*Your task:*
Reproduce everything from the line containing "kingdom: Plantae" down to the line containing "common name: Large notchwort", replacing "common name" with "vernacular name" and leaving all else unchanged.

■ ■ ■ ■ ■ ■ ■

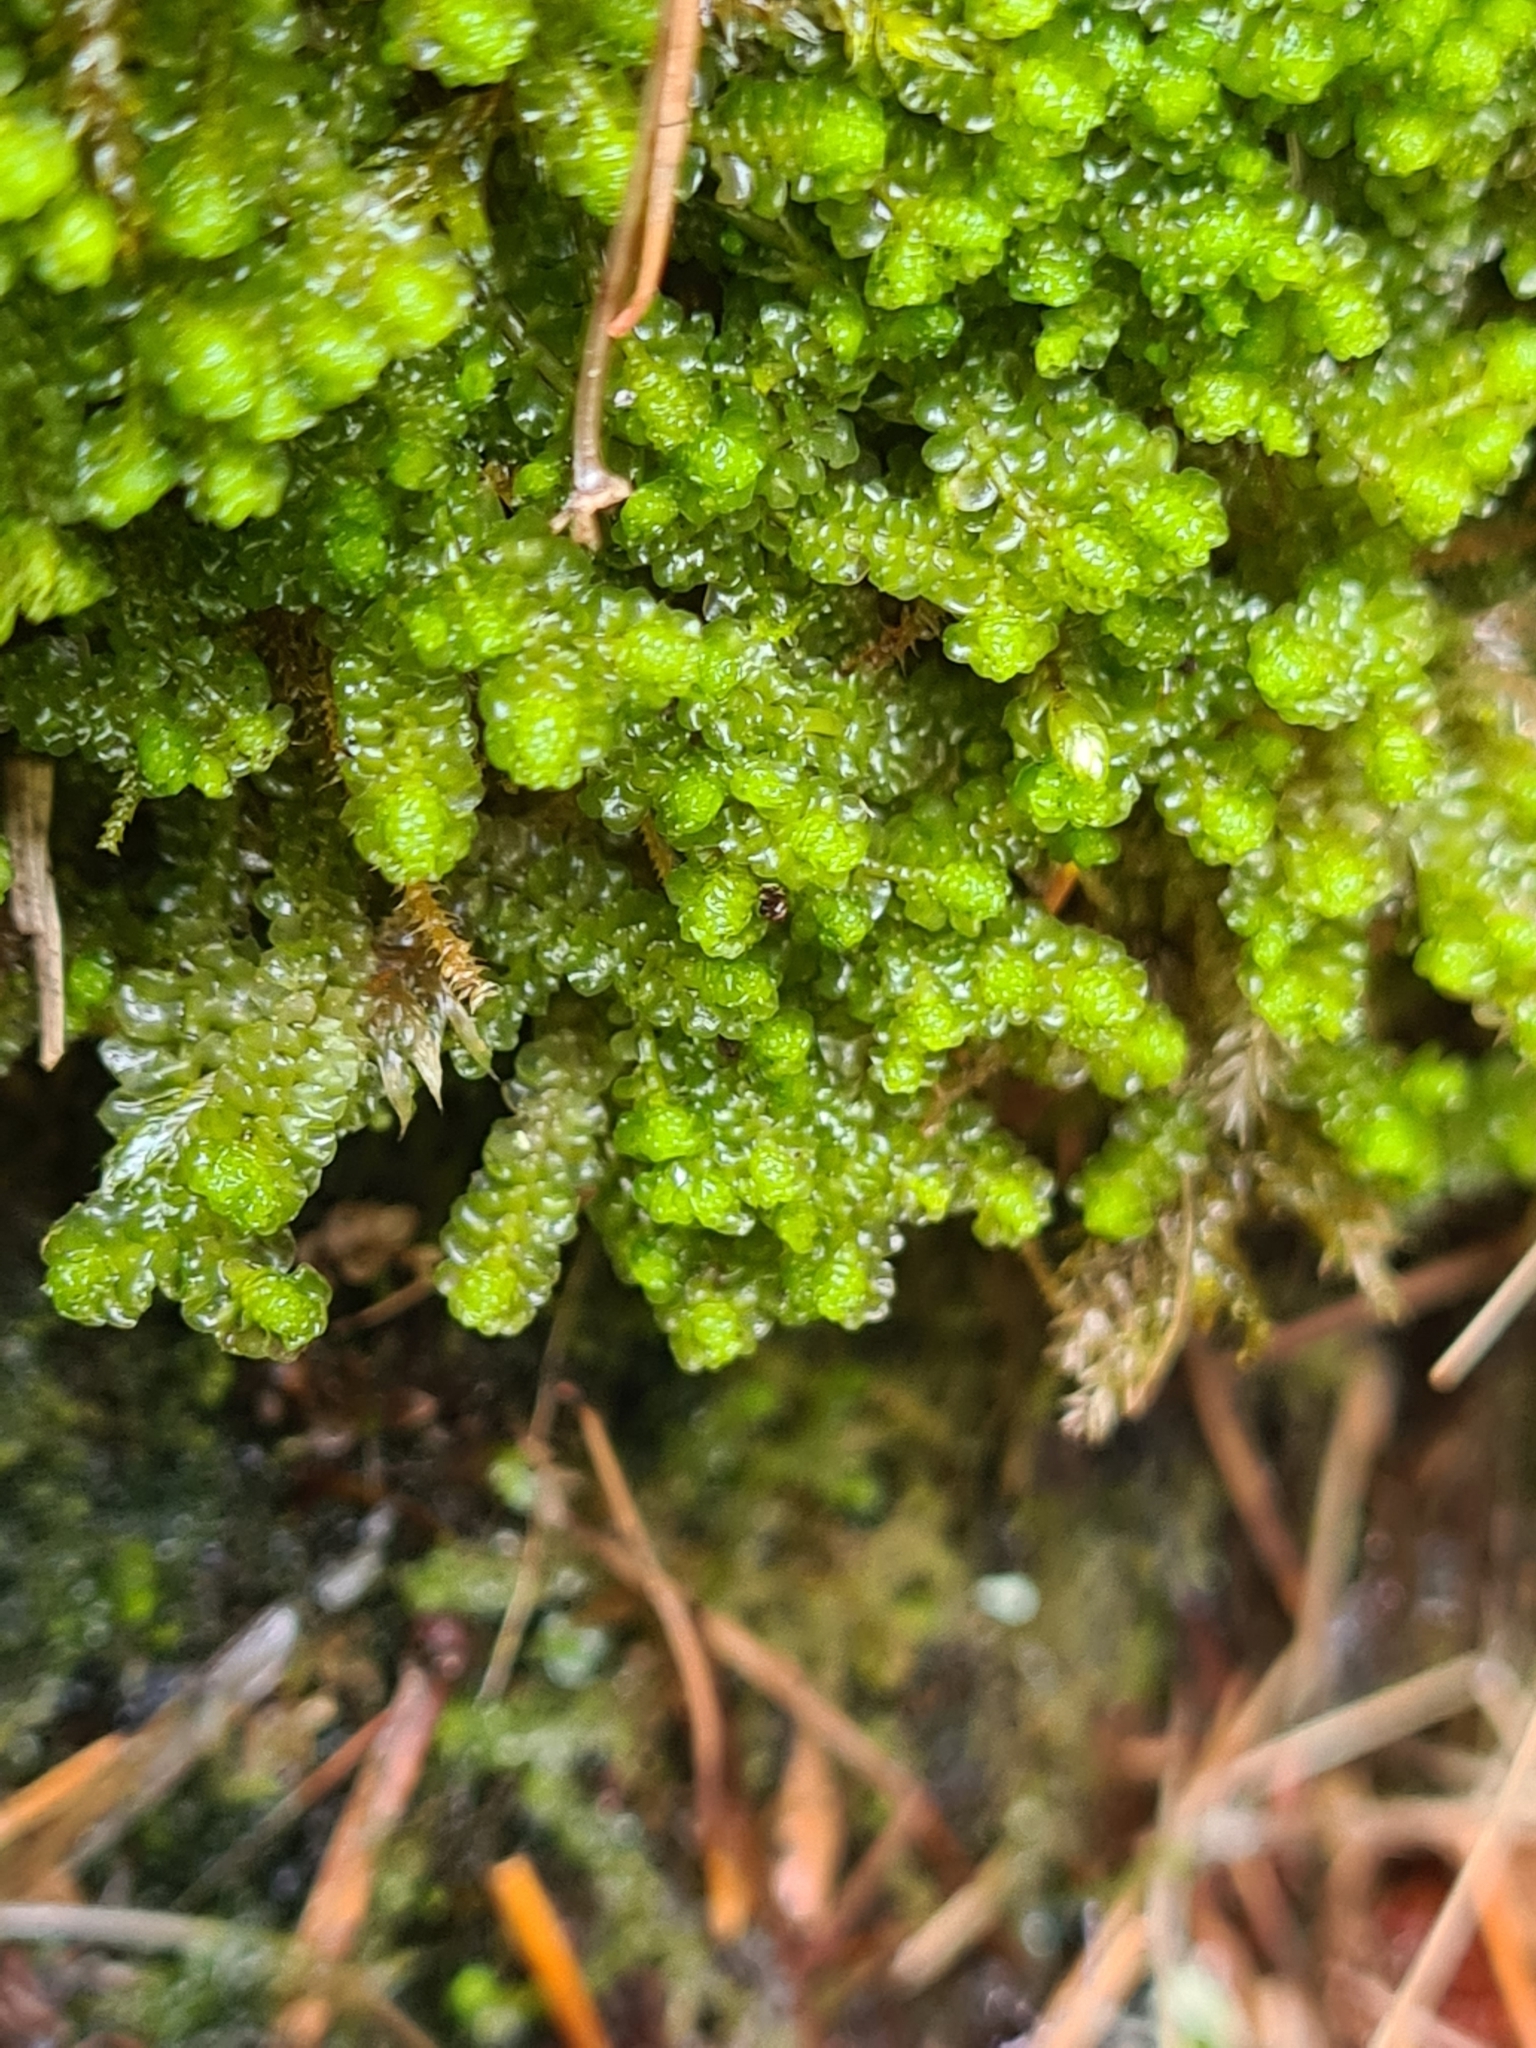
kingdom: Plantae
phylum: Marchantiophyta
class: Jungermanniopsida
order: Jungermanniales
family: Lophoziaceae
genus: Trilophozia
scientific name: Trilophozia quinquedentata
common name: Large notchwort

■ ■ ■ ■ ■ ■ ■

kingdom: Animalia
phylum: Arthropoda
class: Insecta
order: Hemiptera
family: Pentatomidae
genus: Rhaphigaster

■ ■ ■ ■ ■ ■ ■

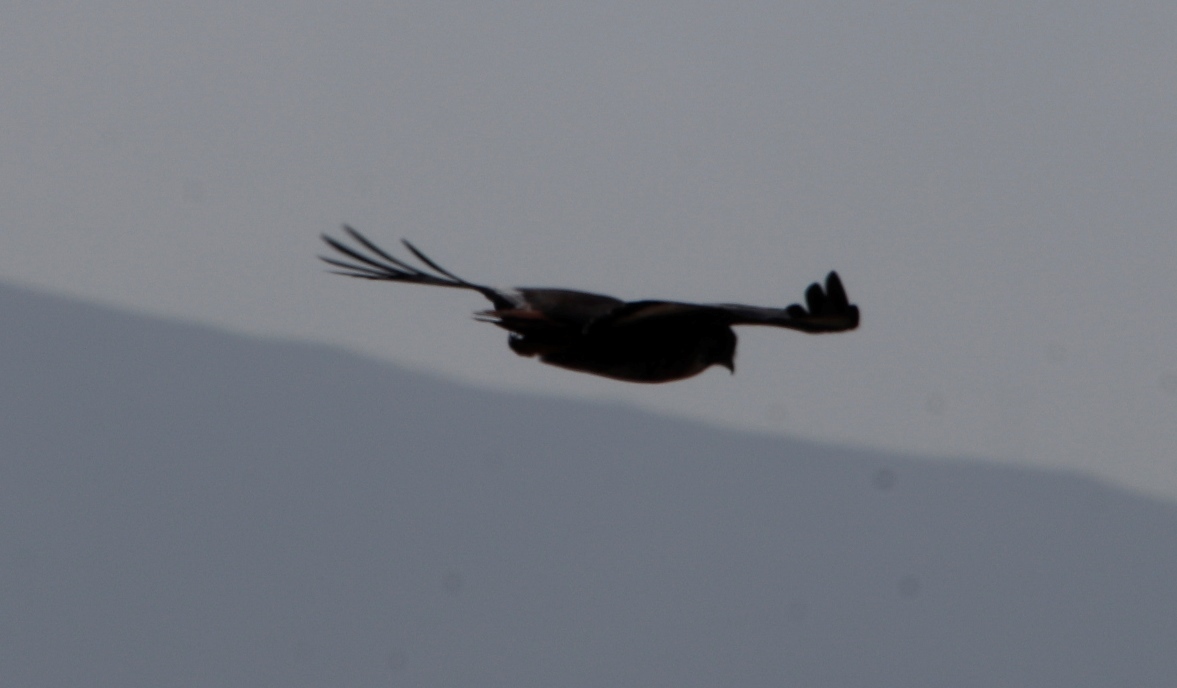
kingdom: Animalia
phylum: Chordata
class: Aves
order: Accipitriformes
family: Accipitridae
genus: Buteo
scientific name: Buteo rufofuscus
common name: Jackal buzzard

■ ■ ■ ■ ■ ■ ■

*Task output:*
kingdom: Plantae
phylum: Marchantiophyta
class: Jungermanniopsida
order: Jungermanniales
family: Lophoziaceae
genus: Trilophozia
scientific name: Trilophozia quinquedentata
vernacular name: Large notchwort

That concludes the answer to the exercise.